Ecumenical first – Anglicans join Catholic bishops in ad limina visit to Rome

4 October 2018 • Persistent link:

Two Church of England bishops accompanied the Catholic bishops of England and Wales to Rome for their ad limina visit with the Pope

Pope Francis‘ top-down change of the Roman Catholic Church took on an ecumenical dimension last week as two Church of England bishops were officially included in the Catholic Bishops’ Conference of England and Wales visit ad limina to Rome.

In their 1 Oct 2018 communique the bishops’ conference reported among the “firsts” of their 24-29 Sept 2018 meeting with Francis was the presence of two Anglican bishops and a representative from the Conference of Religious in England and Wales.

“In a number of our visits we have been accompanied by two bishops of the Church of England, Bishop Martin Warner and Bishop Christopher Foster. On one occasion we were joined by Sister Frances Orchard CJ of the Conference of Religious in England and Wales. We also visited the Pontifical Commission for Communication, whose Prefect, Dr Paolo Ruffini, is a layman. These are all ‘firsts’ – examples of openness and change” they said.

According to Catholic canon law, diocesan bishops and prelates with territorial jurisdiction are obliged to meet with the pope every five years to report on the state of their dioceses and prelatures.

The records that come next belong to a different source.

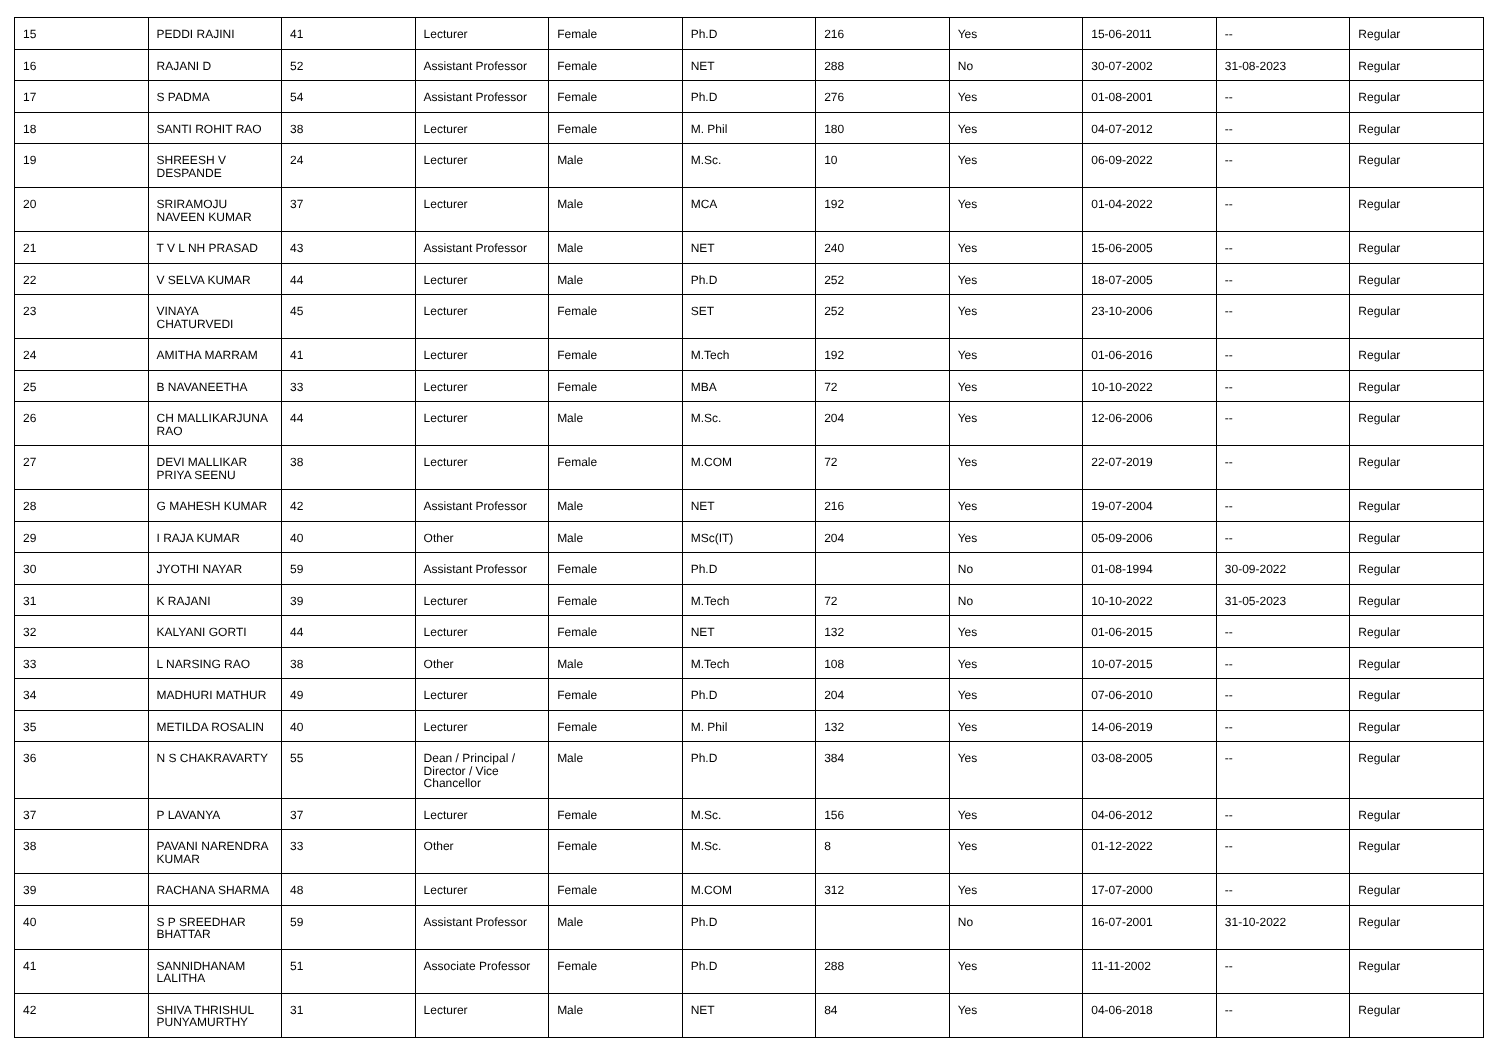| 15 | PEDDI RAJINI | 41 | Lecturer | Female | Ph.D | 216 | Yes | 15-06-2011 | -- | Regular |
| 16 | RAJANI D | 52 | Assistant Professor | Female | NET | 288 | No | 30-07-2002 | 31-08-2023 | Regular |
| 17 | S PADMA | 54 | Assistant Professor | Female | Ph.D | 276 | Yes | 01-08-2001 | -- | Regular |
| 18 | SANTI ROHIT RAO | 38 | Lecturer | Female | M. Phil | 180 | Yes | 04-07-2012 | -- | Regular |
| 19 | SHREESH V DESPANDE | 24 | Lecturer | Male | M.Sc. | 10 | Yes | 06-09-2022 | -- | Regular |
| 20 | SRIRAMOJU NAVEEN KUMAR | 37 | Lecturer | Male | MCA | 192 | Yes | 01-04-2022 | -- | Regular |
| 21 | T V L NH PRASAD | 43 | Assistant Professor | Male | NET | 240 | Yes | 15-06-2005 | -- | Regular |
| 22 | V SELVA KUMAR | 44 | Lecturer | Male | Ph.D | 252 | Yes | 18-07-2005 | -- | Regular |
| 23 | VINAYA CHATURVEDI | 45 | Lecturer | Female | SET | 252 | Yes | 23-10-2006 | -- | Regular |
| 24 | AMITHA MARRAM | 41 | Lecturer | Female | M.Tech | 192 | Yes | 01-06-2016 | -- | Regular |
| 25 | B NAVANEETHA | 33 | Lecturer | Female | MBA | 72 | Yes | 10-10-2022 | -- | Regular |
| 26 | CH MALLIKARJUNA RAO | 44 | Lecturer | Male | M.Sc. | 204 | Yes | 12-06-2006 | -- | Regular |
| 27 | DEVI MALLIKAR PRIYA SEENU | 38 | Lecturer | Female | M.COM | 72 | Yes | 22-07-2019 | -- | Regular |
| 28 | G MAHESH KUMAR | 42 | Assistant Professor | Male | NET | 216 | Yes | 19-07-2004 | -- | Regular |
| 29 | I RAJA KUMAR | 40 | Other | Male | MSc(IT) | 204 | Yes | 05-09-2006 | -- | Regular |
| 30 | JYOTHI NAYAR | 59 | Assistant Professor | Female | Ph.D | | No | 01-08-1994 | 30-09-2022 | Regular |
| 31 | K RAJANI | 39 | Lecturer | Female | M.Tech | 72 | No | 10-10-2022 | 31-05-2023 | Regular |
| 32 | KALYANI GORTI | 44 | Lecturer | Female | NET | 132 | Yes | 01-06-2015 | -- | Regular |
| 33 | L NARSING RAO | 38 | Other | Male | M.Tech | 108 | Yes | 10-07-2015 | -- | Regular |
| 34 | MADHURI MATHUR | 49 | Lecturer | Female | Ph.D | 204 | Yes | 07-06-2010 | -- | Regular |
| 35 | METILDA ROSALIN | 40 | Lecturer | Female | M. Phil | 132 | Yes | 14-06-2019 | -- | Regular |
| 36 | N S CHAKRAVARTY | 55 | Dean / Principal / Director / Vice Chancellor | Male | Ph.D | 384 | Yes | 03-08-2005 | -- | Regular |
| 37 | P LAVANYA | 37 | Lecturer | Female | M.Sc. | 156 | Yes | 04-06-2012 | -- | Regular |
| 38 | PAVANI NARENDRA KUMAR | 33 | Other | Female | M.Sc. | 8 | Yes | 01-12-2022 | -- | Regular |
| 39 | RACHANA SHARMA | 48 | Lecturer | Female | M.COM | 312 | Yes | 17-07-2000 | -- | Regular |
| 40 | S P SREEDHAR BHATTAR | 59 | Assistant Professor | Male | Ph.D | | No | 16-07-2001 | 31-10-2022 | Regular |
| 41 | SANNIDHANAM LALITHA | 51 | Associate Professor | Female | Ph.D | 288 | Yes | 11-11-2002 | -- | Regular |
| 42 | SHIVA THRISHUL PUNYAMURTHY | 31 | Lecturer | Male | NET | 84 | Yes | 04-06-2018 | -- | Regular |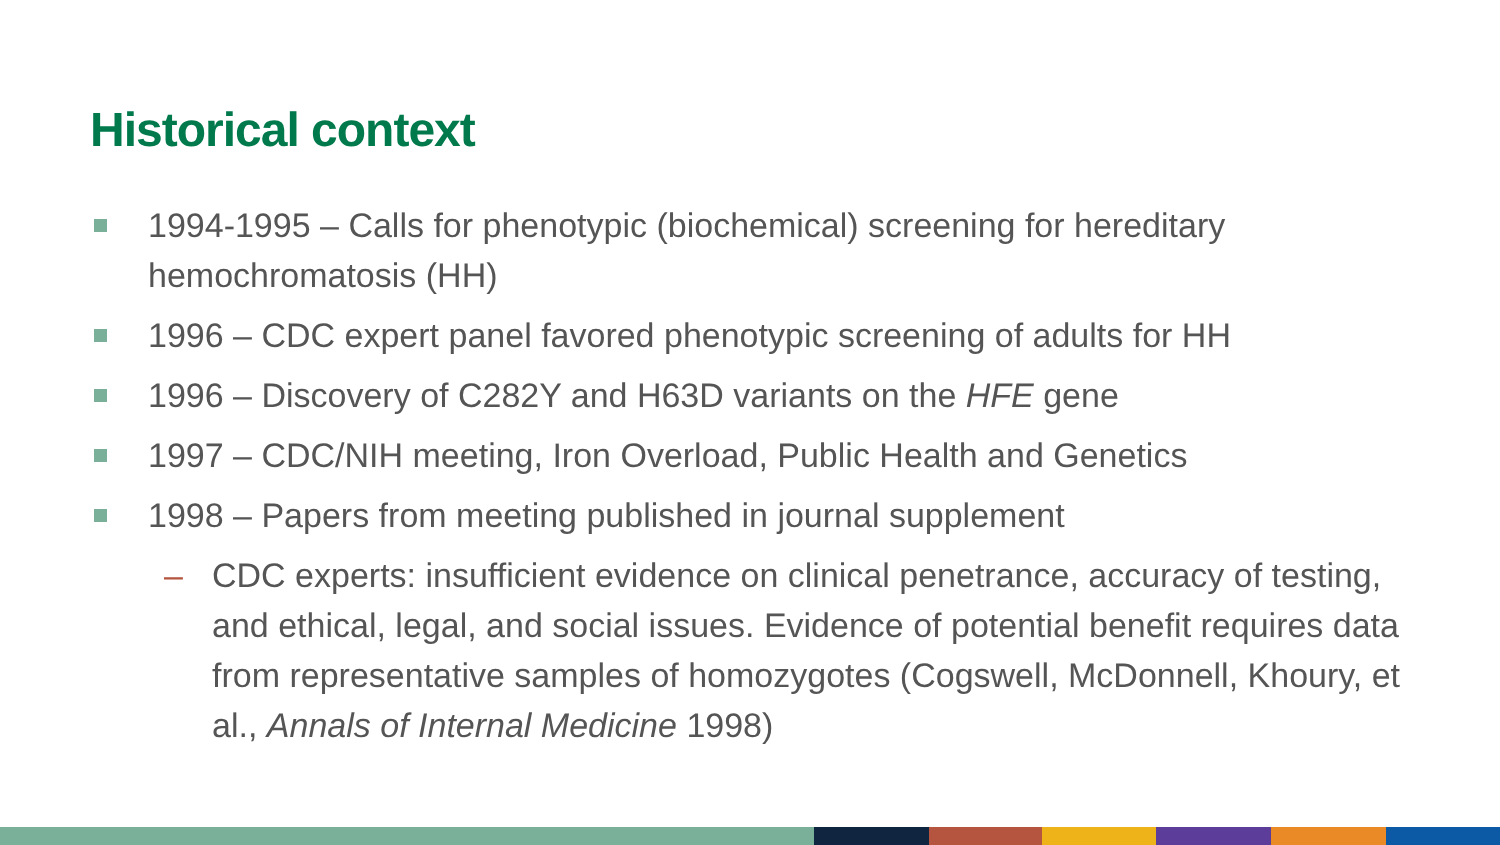Historical context
1994-1995 – Calls for phenotypic (biochemical) screening for hereditary hemochromatosis (HH)
1996 – CDC expert panel favored phenotypic screening of adults for HH
1996 – Discovery of C282Y and H63D variants on the HFE gene
1997 – CDC/NIH meeting, Iron Overload, Public Health and Genetics
1998 – Papers from meeting published in journal supplement
– CDC experts: insufficient evidence on clinical penetrance, accuracy of testing, and ethical, legal, and social issues. Evidence of potential benefit requires data from representative samples of homozygotes (Cogswell, McDonnell, Khoury, et al., Annals of Internal Medicine 1998)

Last week’s visit included the 22 diocesan bishops of England and Wales, the Ordinary of the Personal Ordinariate of Our Lady of Walsingham, the Ordinary of the Military Ordinariate, the Apostolic Eparchs of the Ukrainian and Syro-Malabar Churches in Britain, and the Apostolic Prefect of the Falkland Islands.

The Bishop at Lambeth, the Rt. Rev. Tim Thornton told Anglican Ink that “earlier this summer” the Archbishop of Canterbury, the Most Rev. Justin Welby received an “an official request on behalf of the Roman Catholic Bishops Conference of England and Wales for a Church of England bishop to join them for parts of their Ad Limina visit to Rome.”

Bishop Thornton reported Archbishop Welby was “delighted to have this request and it is very much in line with the thinking of IARCCUM (International Anglican Roman Catholic Commission on Unity and Mission) which seeks to enable bishops from both churches to work more closely together.”

He added that Bishop Warner, the Chairman of the Council for Christian Unity, and Bishop Foster, the co-chair of the Anglican Roman Catholic Committee, were “able to go and be with them for different parts of the visit.”

A Church of England spokesman said: “The Church of England is grateful to the Catholic Bishops’ Conference of England and Wales for the invitation to send fraternal delegates to join them on their ad limina visit for the first time. This is a sign of the trust that has built up between our churches and bishops over many years.”

In their communique, the English and Welsh Catholic bishops wrote the focus of their visit was “joy”.

Francis’ message to the bishops was “simple: we are to live the gift of our faith with joy. Joy was his great emphasis. He explained that this joy is rooted firmly in our relationship with Jesus. It is a joy of knowing that he is with us; of knowing the presence of the Holy Spirit at work in our lives, drawing and guiding us towards the will of God; a joy of knowing our Heavenly Father is waiting for us, longing to hold us in his embrace of loving mercy. This is the joy of the faith by which we are to live. He added that this joy is the source of lasting peace in our hearts and lives, no matter our circumstances.”

The clergy abuse scandals appeared to have impacted Francis, they wrote. “As we spoke with Pope Francis we realised, more and more, that he simply radiates this joy and peace. He is indeed gifted with a unique grace of the Holy Spirit of God.”

“Even in this time of turmoil, the Holy Father is so clearly rooted in God and blessed by God. His peace is secure. His life is serene. We know, because he showed us his heart. It is the heart of a loving father.”

Catholic traditionalists have questioned the wisdom of the statement in light of the abuse and cover-up allegations roiling the church’s hierarchy. On Twitter, the Catholic Herald’s Damian Thompson wrote: “One reason I’m angry about this statement is that it opens rather than heals wounds. It suggests that the bishops are amazingly naive or that they’ve had their arms twisted. They didn’t have to criticise Francis – but what planet are they on?”

The inclusion of Church of England bishops in the gathering also prompted traditionalist scorn. claimed: “Two invalidly ordained Anglican bishops joined the English and Welsh Bishops at their Ad Limina visits and audience with Pope Francis … The presence of two outsiders shows that Ad Limina visits are ceremonial events with no impact on the Church’s governance.”